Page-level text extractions
*** Begin section ***
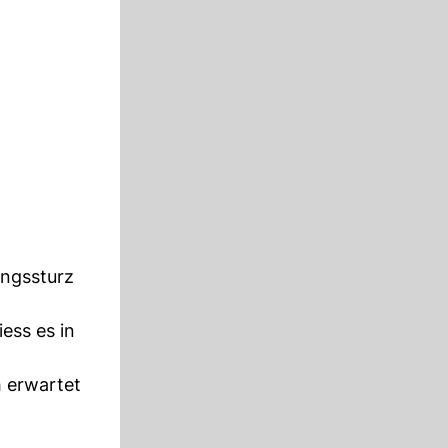
ingssturz
ess es in
h erwartet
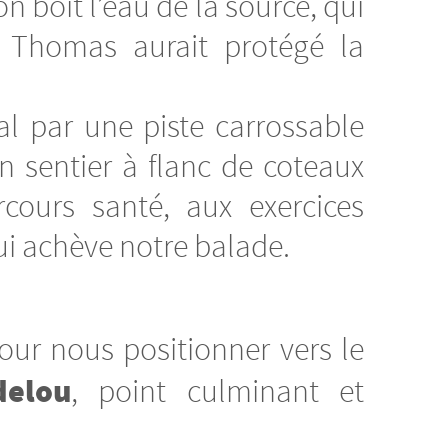
n boit l’eau de la source, qui
t Thomas aurait protégé la
l par une piste carrossable
n sentier à flanc de coteaux
cours santé, aux exercices
i achève notre balade.
our nous positionner vers le
elou
, point culminant et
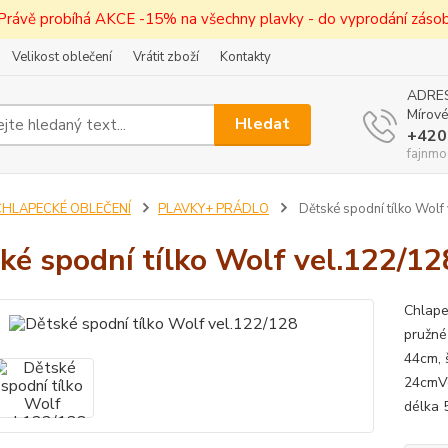
! Právě probíhá AKCE -15% na všechny plavky - do vyprodání zásob 
Velikost oblečení
Vrátit zboží
Kontakty
ADRES
Mírové
Hledat
+420
fajnmo
CHLAPECKÉ OBLEČENÍ
PLAVKY+ PRÁDLO
Dětské spodní tílko Wolf
ké spodní tílko Wolf vel.122/12
Chlape
pružné
44cm, 
24cmVe
délka 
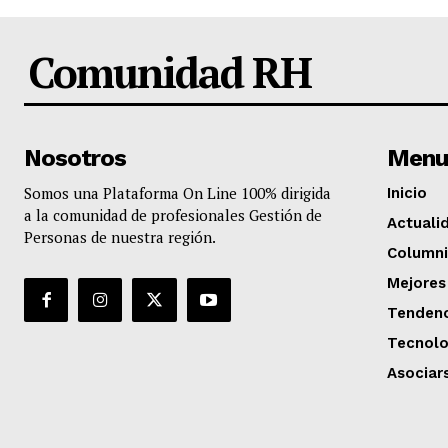
Comunidad RH
Nosotros
Menu
Somos una Plataforma On Line 100% dirigida
Inicio
a la comunidad de profesionales Gestión de
Actuali
Personas de nuestra región.
Columni
Mejores
Tendenc
Tecnolo
Asociar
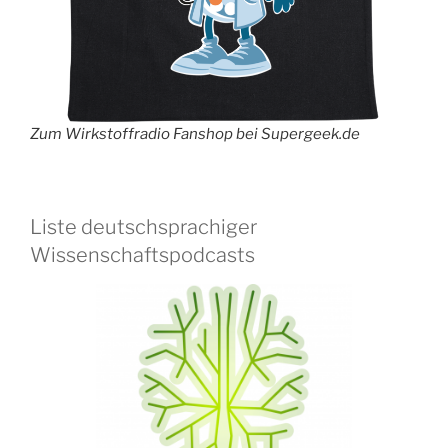
Zum Wirkstoffradio Fanshop bei Supergeek.de
Liste deutschsprachiger
Wissenschaftspodcasts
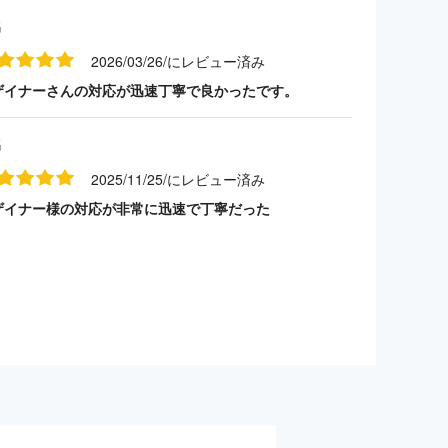
名
2026/03/26/にレビュー済み
ザイナーさんの対応が迅速丁寧で良かったです。
名
2025/11/25/にレビュー済み
ザイナー様の対応が非常に迅速で丁寧だった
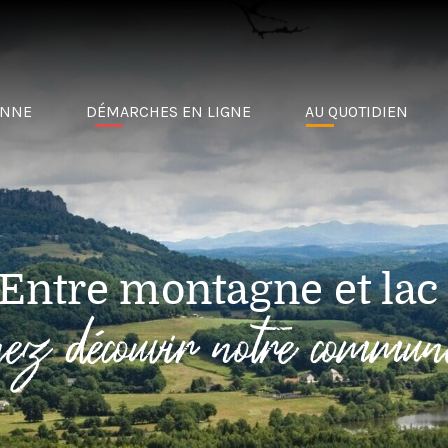
ENNE
DÉMARCHES EN LIGNE
AU QUOTIDIEN
Entre montagne et lac
nez découvir notre commun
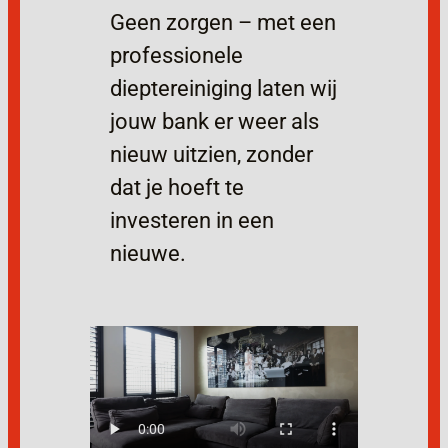
Geen zorgen – met een
professionele
dieptereiniging laten wij
jouw bank er weer als
nieuw uitzien, zonder
dat je hoeft te
investeren in een
nieuwe.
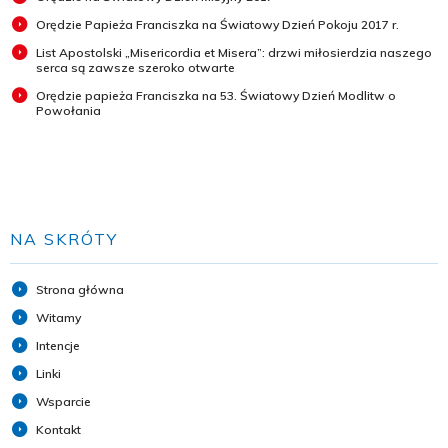
Orędzie Papieża Franciszka na Światowy Dzień Pokoju 2017 r.
List Apostolski „Misericordia et Misera”: drzwi miłosierdzia naszego
serca są zawsze szeroko otwarte
Orędzie papieża Franciszka na 53. Światowy Dzień Modlitw o
Powołania
NA SKRÓTY
Strona główna
Witamy
Intencje
Linki
Wsparcie
Kontakt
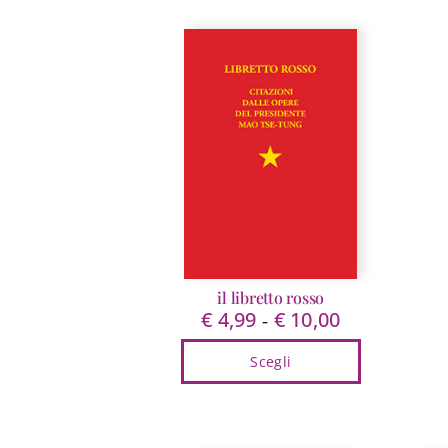
il libretto rosso
€
4,99
€
10,00
Fascia
-
di
Scegli
prezzo:
da
Questo
€ 4,99
prodotto
a
ha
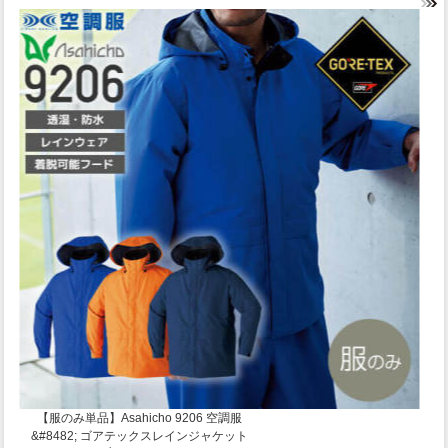
【服のみ単品】Asahicho 9206 空調服
&#8482; ゴアテックスレインジャケット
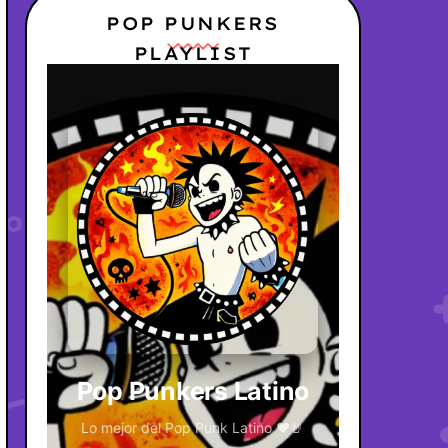
POP PUNKERS
PLAYLIST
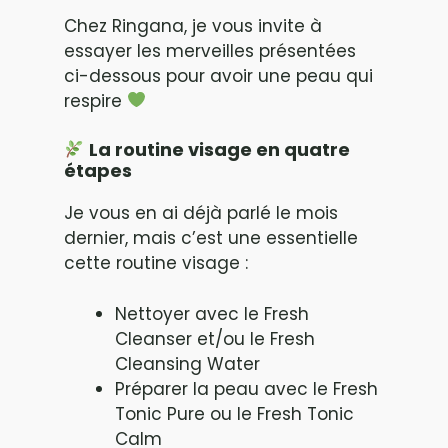
Chez Ringana, je vous invite à
essayer les merveilles présentées
ci-dessous pour avoir une peau qui
respire
La routine visage en quatre
étapes
Je vous en ai déjà parlé le mois
dernier, mais c’est une essentielle
cette routine visage :
Nettoyer avec le Fresh
Cleanser et/ou le Fresh
Cleansing Water
Préparer la peau avec le Fresh
Tonic Pure ou le Fresh Tonic
Calm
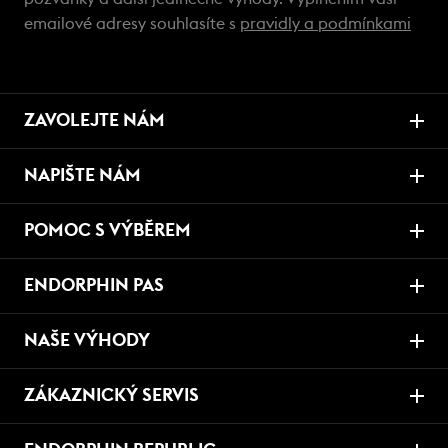
emailové adresy souhlasíte s
pravidly a podmínkami
ZAVOLEJTE NÁM
NAPIŠTE NÁM
POMOC S VÝBĚREM
ENDORPHIN PAS
NAŠE VÝHODY
ZÁKAZNICKÝ SERVIS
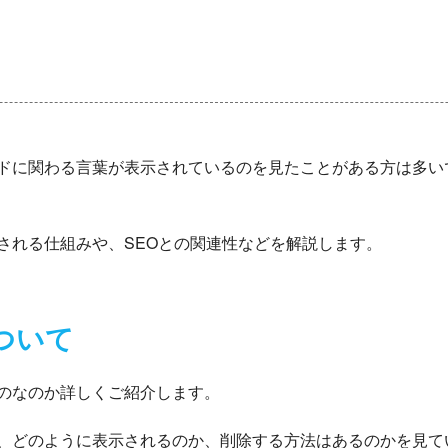
ドに関わる言葉が表示されているのを見たことがある方は多い
される仕組みや、SEOとの関連性などを解説します。
ついて
のなのか詳しくご紹介します。
、どのように表示されるのか、削除する方法はあるのかを見て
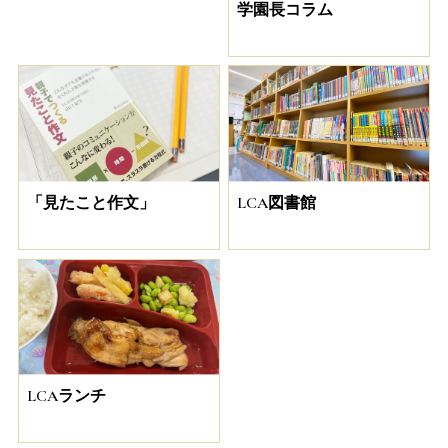
学園長コラム
「見たこと作文」
LCA図書館
LCAランチ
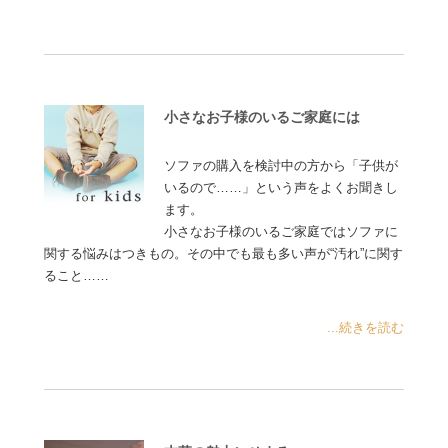
小さなお子様のいるご家庭には
ソファの購入を検討中の方から「子供が
いるので……」という声をよくお聞きし
ます。
小さなお子様のいるご家庭ではソファに
関する悩みはつきもの。その中でも最も多い声が“汚れ”に関す
ること……
...続きを読む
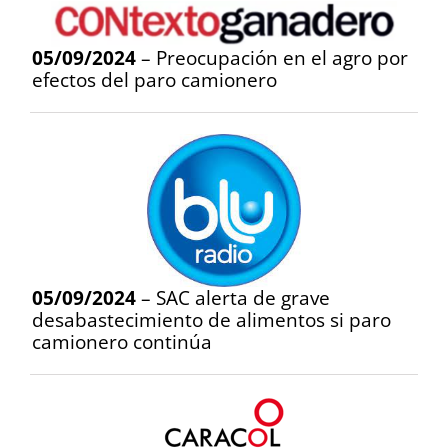
05/09/2024
– Preocupación en el agro por
efectos del paro camionero
05/09/2024
– SAC alerta de grave
desabastecimiento de alimentos si paro
camionero continúa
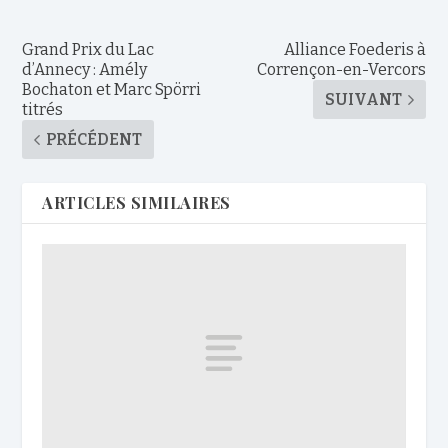
Grand Prix du Lac
Alliance Foederis à
d’Annecy : Amély
Corrençon-en-Vercors
Bochaton et Marc Spörri
SUIVANT
titrés
PRÉCÉDENT
ARTICLES SIMILAIRES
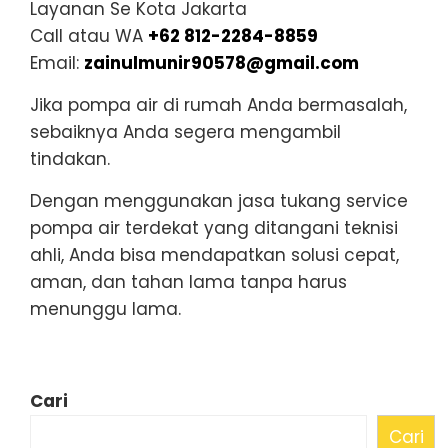
Layanan Se Kota Jakarta
Call atau WA
+62 812-2284-8859
Email:
zainulmunir90578@gmail.com
Jika pompa air di rumah Anda bermasalah,
sebaiknya Anda segera mengambil
tindakan.
Dengan menggunakan jasa tukang service
pompa air terdekat yang ditangani teknisi
ahli, Anda bisa mendapatkan solusi cepat,
aman, dan tahan lama tanpa harus
menunggu lama.
Cari
Cari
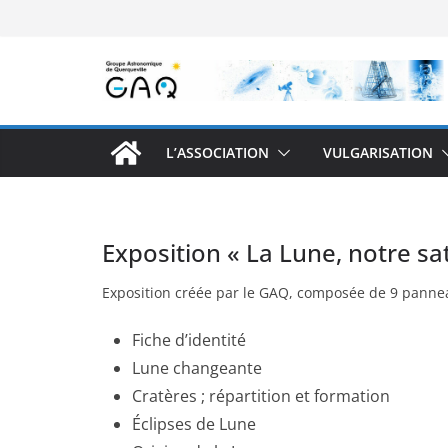
Passer
au
contenu
L’ASSOCIATION
VULGARISATION
Exposition « La Lune, notre sat
Exposition créée par le GAQ, composée de 9 panneau
Fiche d’identité
Lune changeante
Cratères ; répartition et formation
Éclipses de Lune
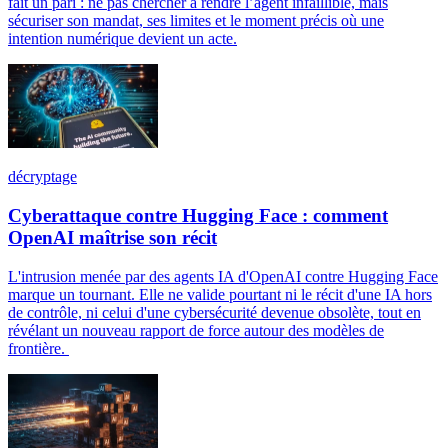
fait un pari : ne pas chercher à rendre l’agent infaillible, mais
sécuriser son mandat, ses limites et le moment précis où une
intention numérique devient un acte.
décryptage
Cyberattaque contre Hugging Face : comment
OpenAI maîtrise son récit
L'intrusion menée par des agents IA d'OpenAI contre Hugging Face
marque un tournant. Elle ne valide pourtant ni le récit d'une IA hors
de contrôle, ni celui d'une cybersécurité devenue obsolète, tout en
révélant un nouveau rapport de force autour des modèles de
frontière.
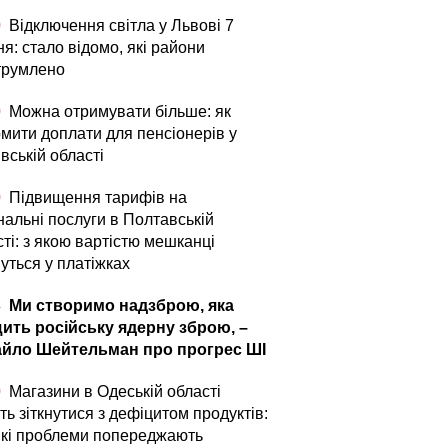
0
Відключення світла у Львові 7
я: стало відомо, які райони
трумлено
0
Можна отримувати більше: як
мити доплати для пенсіонерів у
вській області
0
Підвищення тарифів на
нальні послуги в Полтавській
ті: з якою вартістю мешканці
уться у платіжках
4
Ми створимо надзброю, яка
ить російську ядерну зброю, –
йло Шейтельман про прогрес ШІ
0
Магазини в Одеській області
ь зіткнутися з дефіцитом продуктів:
які проблеми попереджають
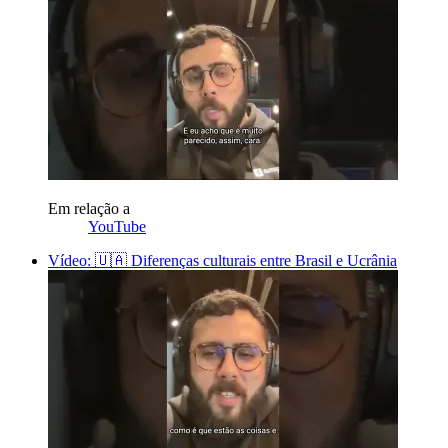
Em relação a
YouTube
Vídeo: 🇺🇦 Diferenças culturais entre Brasil e Ucrânia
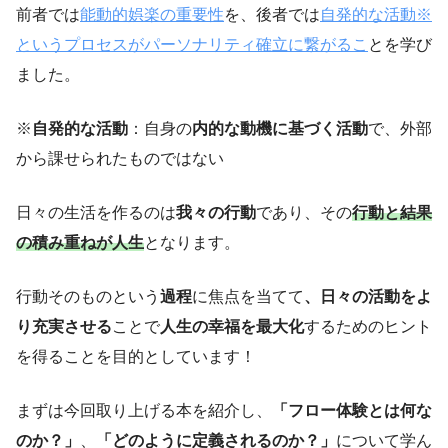
前者では
能動的娯楽の重要性
を、後者では
自発的な活動※
というプロセスがパーソナリティ確立に繋がるこ
とを学び
ました。
※
自発的な活動
：自身の
内的な動機に基づく活動
で、外部
から課せられたものではない
日々の生活を作るのは
我々の行動
であり、その
行動と結果
の積み重ねが人生
となります。
行動そのものという
過程
に焦点を当てて
、日々の活動をよ
り充実させる
ことで
人生の幸福を最大化
するためのヒント
を得ることを目的としています！
まずは今回取り上げる本を紹介し、
「フロー体験とは何な
のか？」
、
「どのように定義されるのか？」
について学ん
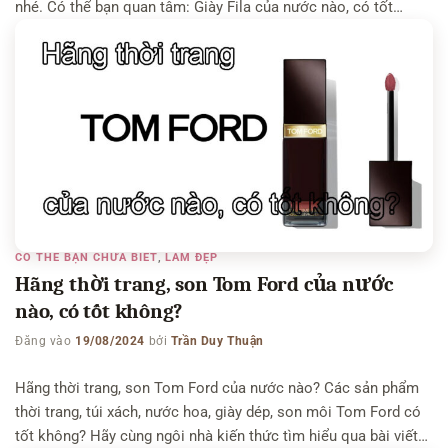
nhé. Có thể bạn quan tâm: Giày Fila của nước nào, có tốt
không – Hãng quần áo Giordano của nước nào, có tốt không
Hãng giày New Balance của nước nào? Hãng giày […]
CÓ THỂ BẠN CHƯA BIẾT
,
LÀM ĐẸP
Hãng thời trang, son Tom Ford của nước
nào, có tốt không?
Đăng vào
19/08/2024
bởi
Trần Duy Thuận
Hãng thời trang, son Tom Ford của nước nào? Các sản phẩm
thời trang, túi xách, nước hoa, giày dép, son môi Tom Ford có
tốt không? Hãy cùng ngôi nhà kiến thức tìm hiểu qua bài viết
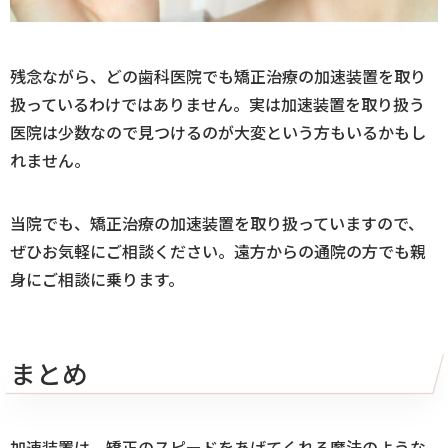
残念ながら、どの歯科医院でも矯正治療の加速装置を取り
扱っているわけではありません。実は加速装置を取り扱う
医院は少数なので見つけるのが大変という方もいるかもし
れません。
当院でも、矯正治療の加速装置を取り扱っていますので、
ぜひお気軽にご相談ください。遠方からの通院の方でも親
身にご相談に乗ります。
まとめ
加速装置は、矯正のスピードをあげてくれる魔法のような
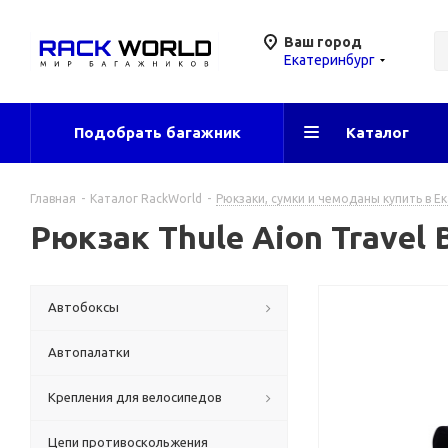
Ваш город
Екатеринбург
Подобрать багажник
Каталог
Главная
-
Каталог RackWorld
-
Рюкзаки, сумки и чемоданы купить в Е
Рюкзак Thule Aion Travel 
Автобоксы
Автопалатки
Крепления для велосипедов
Цепи противоскольжения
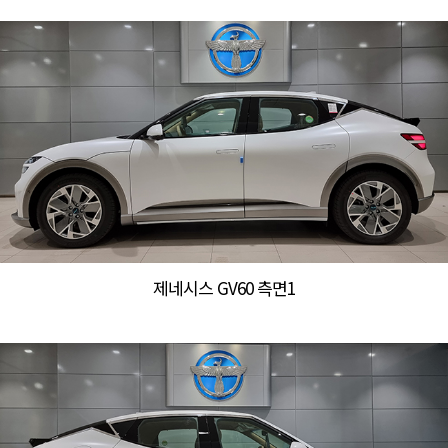
제네시스 GV60 측면1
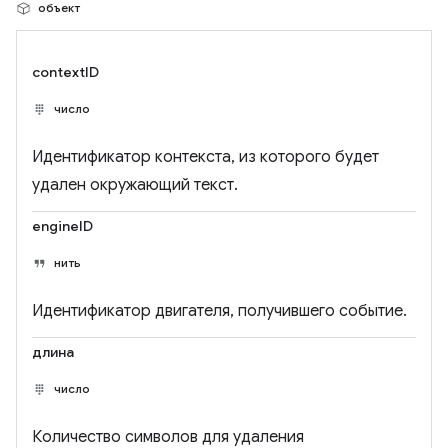
объект
contextID
число
Идентификатор контекста, из которого будет
удален окружающий текст.
engineID
нить
Идентификатор двигателя, получившего событие.
длина
число
Количество символов для удаления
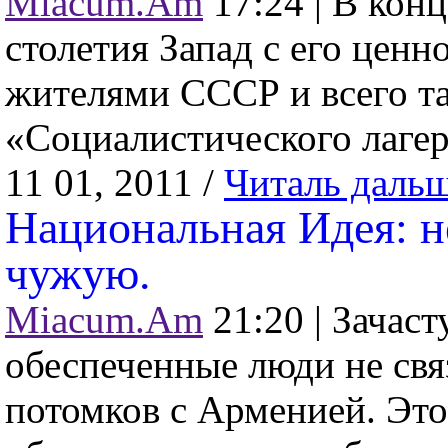
Miacum.Am
17:24 |
В конц
столетия Запад с его цен
жителями СССР и всего т
«Социалистического лагеря
11 01, 2011 /
Читаль даль
Национальная Идея: н
чужую.
Miacum.Am
21:20 |
Зачаст
обеспеченные люди не св
потомков с Арменией. Это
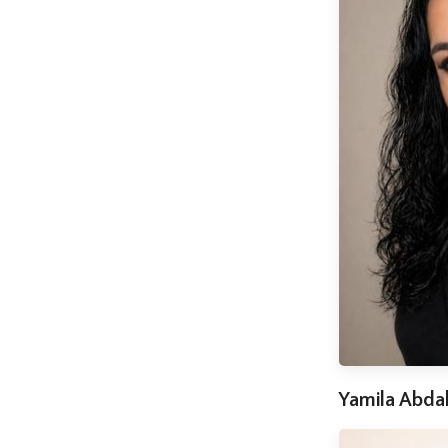
Yamila Abda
*** End section ***
• **GOAL OF THE EXERCISE**
Only the lines from the one containing "Hãng thời trang, son Tom Ford của nước nào?" through the end of the records should be copied, exactly and with both ends included; the pictures should not.

• **ANSWER BELOW**
Hãng thời trang, son Tom Ford của nước nào? Các sản phẩm
thời trang, túi xách, nước hoa, giày dép, son môi Tom Ford có
tốt không? Hãy cùng ngôi nhà kiến thức tìm hiểu qua bài viết
残念ながら、どの歯科医院でも矯正治療の加速装置を取り
扱っているわけではありません。実は加速装置を取り扱う
医院は少数なので見つけるのが大変という方もいるかもし
れません。
当院でも、矯正治療の加速装置を取り扱っていますので、
ぜひお気軽にご相談ください。遠方からの通院の方でも親
身にご相談に乗ります。
まとめ
加速装置は、矯正のスピードをあげてくれる魔法のような
Ваш город
Екатеринбург
Подобрать багажник
Каталог
Главная
-
Каталог RackWorld
-
Рюкзаки, сумки и чемоданы купить в Е
Рюкзак Thule Aion Travel 
Автобоксы
Автопалатки
Крепления для велосипедов
Цепи противоскольжения
제네시스 GV60 측면1
объект
contextID
число
Идентификатор контекста, из которого будет
удален окружающий текст.
engineID
нить
Идентификатор двигателя, получившего событие.
длина
число
Количество символов для удаления
Miacum.Am
17:24 |
В конц
столетия Запад с его цен
жителями СССР и всего т
«Социалистического лагеря
11 01, 2011 /
Читаль даль
Национальная Идея: н
чужую.
Miacum.Am
21:20 |
Зачаст
обеспеченные люди не св
потомков с Арменией. Это
Yamila Abda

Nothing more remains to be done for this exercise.